Band of Brothers: Volume 5

By Jake Appleman

After Jim and I had gotten to the airport and got most of the guys settled–Coach Willard and Jeff Withey were locked out of their rooms at 4:30AM–I chilled with a few of the guys in a waiting area outside of the Lufthansa terminal at the Frankfurt airport and helped Brendan Lane, now on crutches, with his bags.

Erving Walker asked me, more or less, why I got up at the @$$crack of dawn to ride with the team when I wasn’t due back at the Frankfurt airport for another 14 hours. There’s a complex answer and there’s a simple answer and both will be given.

Complex: As per usual, there was confusion as to when I would be allowed to stay on the army base until. Check out time was at 11, but I had a pass that allowed me to go on and off the base until 3:30pm (or so I thought). After waffling as to whether or not I should choose sleep over my final minutes with these kids, I took Coach Hollins’ advice and rode down with the team (it was never really in doubt, but I was really tired).

This choice was made easier by Jim, who in all of his legendarily confusing glory, called his superior and reported back that I was getting kicked off the base at 11AM. I was under the impression that we were to stay with the kids until the last plane took off sometime after 13:00. This meant if I went with the kids I was gone. (Of course, we returned at 7:45AM and I took a nap and met a friend for lunch before returning to the airport with the New Zeleand team at 4pm.)

Now that you’ve waded through all of that, here’s what’s really important: I had to be on that bus with those kids because I’ve never had a more fulfilling, three dimensional experience as a writer/journalist. That includes listening to Allen Iverson dispense advice like a wise old man in Denver and asking LeBron about college.

Getting to know these young Americans was overwhelmingly rewarding. There isn’t a bad apple in the bunch; what Charles Barkley would refer to as a “tr-uh-bl knucklehead.” Their accomplishments show how they gelled and made their country proud.

As Lieutenant Colonel Jeffrey Fletcher said, “I’m especially proud of how our young men came together as a team as the tournament grew in intensity. They fought hard against seasoned teams and walked away having earned the respect of players and fans alike.”

The trip was special because it was free of the need for an over-exposure that defines high school athletics coverage. I wasn’t in Germany to treat these kids like pieces of meat or stick a tape recorder in their face, even though, like a butcher behind the counter at a Deli, I could tell talk forever about what specifically makes each of them different. For all intents and purposes, I was on the team, getting my Jack Mac on.

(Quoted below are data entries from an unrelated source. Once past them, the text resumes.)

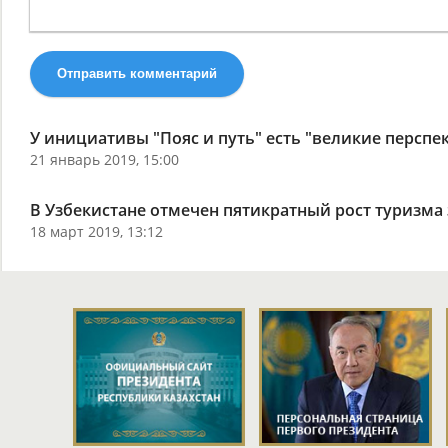
Отправить комментарий
У инициативы "Пояс и путь" есть "великие перспе
21 январь 2019, 15:00
В Узбекистане отмечен пятикратный рост туризма 
18 март 2019, 13:12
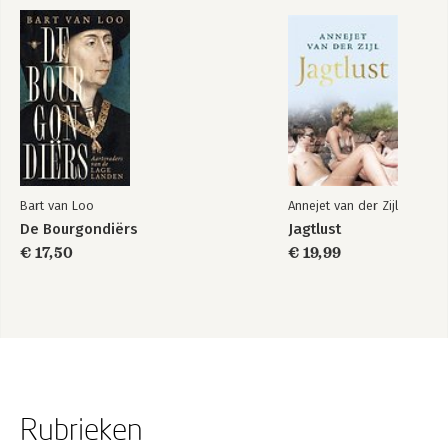
Bart van Loo
Annejet van der Zijl
De Bourgondiërs
Jagtlust
€ 17,50
€ 19,99
Rubrieken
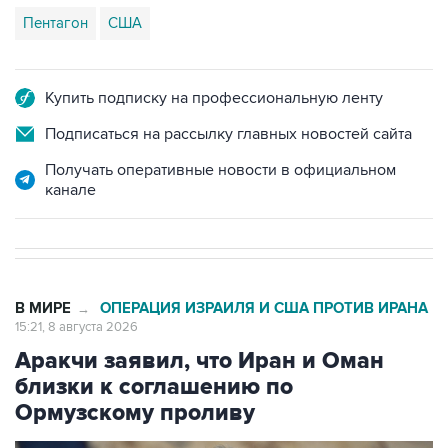
Пентагон
США
Купить подписку на профессиональную ленту
Подписаться на рассылку главных новостей сайта
Получать оперативные новости в официальном
канале
В МИРЕ
ОПЕРАЦИЯ ИЗРАИЛЯ И США ПРОТИВ ИРАНА
→
15:21, 8 августа 2026
Аракчи заявил, что Иран и Оман
близки к соглашению по
Ормузскому проливу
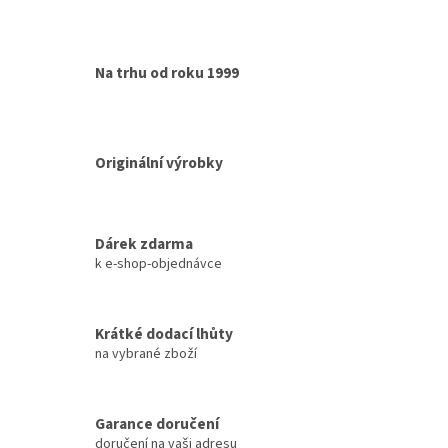
Na trhu od roku 1999
Originální výrobky
Dárek zdarma
k e-shop-objednávce
Krátké dodací lhůty
na vybrané zboží
Garance doručení
doručení na vaši adresu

The cool part is that I didn’t have to write a book about them. I was able to, for the most part, adhere to the code of the team. As it is, I’d rather get a 3-D picture of these young men and pocket the majority of the memories than to be forced into writing about shit that would draw attention to 18 year olds that already draw enough as it is (SLAM is guilty as charged, but at least we’re in the business of showing love).

And that’s the kicker for me. It took a diverse team full of 17-18 year-olds, donning Team USA jerseys and balling their asses off on a US Army base 3,000 miles away, to wake the slumbering patriot inside of me. An understanding of national pride that had so long been suppressed by cynicism and embarrassment resulting from humiliating recent political decision-making rose from out of my core. I couldn’t shake the smile.

Two days later, as I stood mere feet away from the track where Jesse Owens raced past Adolf Hitler’s super-nazis on their own soil (100M lauf Owens, 200M lauf Owens, it reads on the wall at Berlin’s Olympic Stadium) I remembered that America has a past–and if these kids are any indication–a future that it can be proud of.

So there you go, Erving. I’m proud to be an American and I’m proud that you and your teammates are my fellow countrymen.